The bottleneck with this powerful tool, especially as it relates to rare events, is that deep neural operators need tons of data to be trained to make calculations that are effective and accurate.

In the paper, the research team shows that combined with active learning techniques, the DeepOnet model can get trained on what parameters or precursors to look for that lead up to the disastrous event someone is analyzing, even when there are not many data points.

“The thrust is not to take every possible data and put it into the system, but to proactively look for events that will signify the rare events,” Karniadakis said. “We may not have many examples of the real event, but we may have those precursors. Through mathematics, we identify them, which together with real events will help us to train this data-hungry operator.”

In the paper, the researchers apply the approach to pinpointing parameters and different ranges of probabilities for dangerous spikes during a pandemic, finding and predicting rogue waves, and estimating when a ship will crack in half due to stress. For example, with rogue waves — ones that are greater than twice the size of surrounding waves — the researchers found they could discover and quantify when rogue waves will form by looking at probable wave conditions that nonlinearly interact over time, leading to waves sometimes three times their original size.

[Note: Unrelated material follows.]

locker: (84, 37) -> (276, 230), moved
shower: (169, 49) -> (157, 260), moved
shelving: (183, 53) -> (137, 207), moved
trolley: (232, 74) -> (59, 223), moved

The researchers found their new method outperformed more traditional modeling efforts, and they believe it presents a framework that can efficiently discover and predict all kinds of rare events.

In the paper, the research team outlines how scientists should design future experiments so that they can minimize costs and increase the forecasting accuracy. Karniadakis, for example, is already working with environmental scientists to use the novel method to forecast climate events, such as hurricanes.

The study was led by Ethan Pickering and Themistoklis Sapsis from MIT. DeepOnet was introduced in 2019 by Karniadakis and other Brown researchers. They are currently seeking a patent for the technology. The study was supported with funding from the Defense Advanced Research Projects Agency, the Air Force Research Laboratory, and the Office of Naval Research.